From the listing below, copy each line where "Open" occurs.

+++

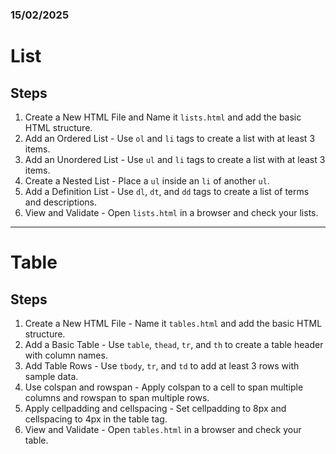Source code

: ### **15/02/2025**

# List

## Steps

1. Create a New HTML File and Name it `lists.html` and add the basic HTML structure.
2. Add an Ordered List - Use `ol` and `li` tags to create a list with at least 3 items.
3. Add an Unordered List - Use `ul` and `li` tags to create a list with at least 3 items.
4. Create a Nested List - Place a `ul` inside an `li` of another `ul`.
5. Add a Definition List - Use `dl`, `dt`, and `dd` tags to create a list of terms and descriptions.
6. View and Validate - Open `lists.html` in a browser and check your lists.

---

# Table

## Steps

1. Create a New HTML File - Name it `tables.html` and add the basic HTML structure.
2. Add a Basic Table - Use `table`, `thead`, `tr`, and `th` to create a table header with column names.
3. Add Table Rows - Use `tbody`, `tr`, and `td` to add at least 3 rows with sample data.
4. Use colspan and rowspan - Apply colspan to a cell to span multiple columns and rowspan to span multiple rows.
5. Apply cellpadding and cellspacing - Set cellpadding to 8px and cellspacing to 4px in the table tag.
6. View and Validate - Open `tables.html` in a browser and check your table.
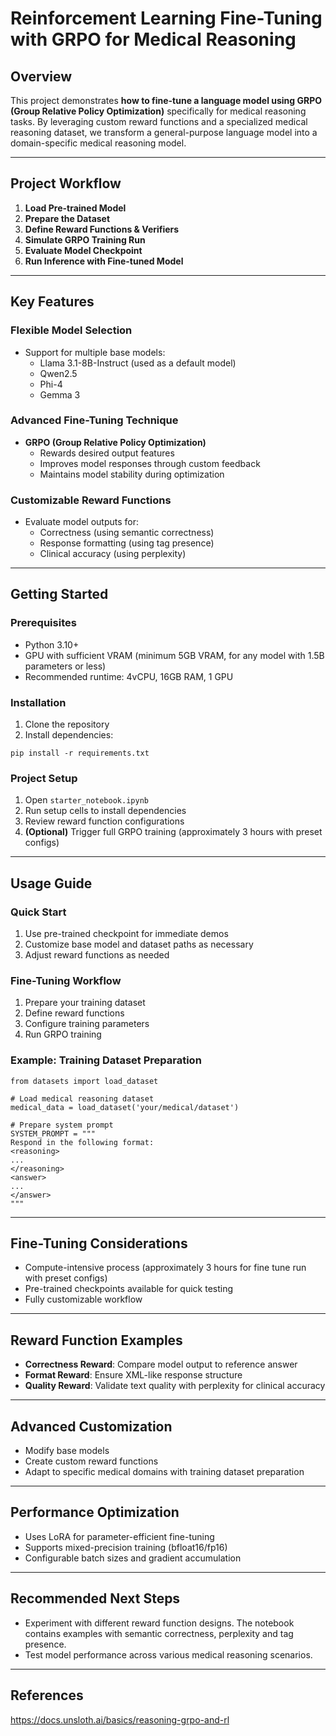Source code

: Reinforcement Learning Fine-Tuning with GRPO for Medical Reasoning
==================================================================

Overview
--------

This project demonstrates **how to fine-tune a language model using GRPO (Group Relative Policy Optimization)** specifically for medical reasoning tasks. By leveraging custom reward functions and a specialized medical reasoning dataset, we transform a general-purpose language model into a domain-specific medical reasoning model.

* * * * *

Project Workflow
----------------

1.  **Load Pre-trained Model**
2.  **Prepare the Dataset**
3.  **Define Reward Functions & Verifiers**
4.  **Simulate GRPO Training Run**
5.  **Evaluate Model Checkpoint**
6.  **Run Inference with Fine-tuned Model**

* * * * *

Key Features
------------

### Flexible Model Selection

-   Support for multiple base models:
    -   Llama 3.1-8B-Instruct (used as a default model)
    -   Qwen2.5
    -   Phi-4
    -   Gemma 3

### Advanced Fine-Tuning Technique

-   **GRPO (Group Relative Policy Optimization)**
    -   Rewards desired output features
    -   Improves model responses through custom feedback
    -   Maintains model stability during optimization

### Customizable Reward Functions

-   Evaluate model outputs for:
    -   Correctness (using semantic correctness)
    -   Response formatting (using tag presence)
    -   Clinical accuracy (using perplexity)

* * * * *

Getting Started
---------------

### Prerequisites

-   Python 3.10+
-   GPU with sufficient VRAM (minimum 5GB VRAM, for any model with 1.5B parameters or less)
-   Recommended runtime: 4vCPU, 16GB RAM, 1 GPU 

### Installation

1.  Clone the repository
2.  Install dependencies:

```
pip install -r requirements.txt

```

### Project Setup

1.  Open `starter_notebook.ipynb`
2.  Run setup cells to install dependencies
3.  Review reward function configurations
4.  **(Optional)** Trigger full GRPO training (approximately 3 hours with preset configs)

* * * * *

Usage Guide
-----------

### Quick Start

1.  Use pre-trained checkpoint for immediate demos
2.  Customize base model and dataset paths as necessary
3.  Adjust reward functions as needed

### Fine-Tuning Workflow

1.  Prepare your training dataset
2.  Define reward functions
3.  Configure training parameters
4.  Run GRPO training

### Example: Training Dataset Preparation

```
from datasets import load_dataset

# Load medical reasoning dataset
medical_data = load_dataset('your/medical/dataset')

# Prepare system prompt
SYSTEM_PROMPT = """
Respond in the following format:
<reasoning>
...
</reasoning>
<answer>
...
</answer>
"""

```

* * * * *

Fine-Tuning Considerations
--------------------------

-   Compute-intensive process (approximately 3 hours for fine tune run with preset configs)
-   Pre-trained checkpoints available for quick testing
-   Fully customizable workflow

* * * * *

Reward Function Examples
------------------------

-   **Correctness Reward**: Compare model output to reference answer
-   **Format Reward**: Ensure XML-like response structure
-   **Quality Reward**: Validate text quality with perplexity for clinical accuracy

* * * * *

Advanced Customization
----------------------

-   Modify base models
-   Create custom reward functions
-   Adapt to specific medical domains with training dataset preparation

* * * * *

Performance Optimization
------------------------

-   Uses LoRA for parameter-efficient fine-tuning
-   Supports mixed-precision training (bfloat16/fp16)
-   Configurable batch sizes and gradient accumulation

* * * * *

Recommended Next Steps
----------------------

-   Experiment with different reward function designs. The notebook contains examples with semantic correctness, perplexity and tag presence.
-   Test model performance across various medical reasoning scenarios.

* * * * *

References
----------------------

https://docs.unsloth.ai/basics/reasoning-grpo-and-rl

+++

__Answer box__.
6. View and Validate - Open `lists.html` in a browser and check your lists.
6. View and Validate - Open `tables.html` in a browser and check your table.
1.  Open `starter_notebook.ipynb`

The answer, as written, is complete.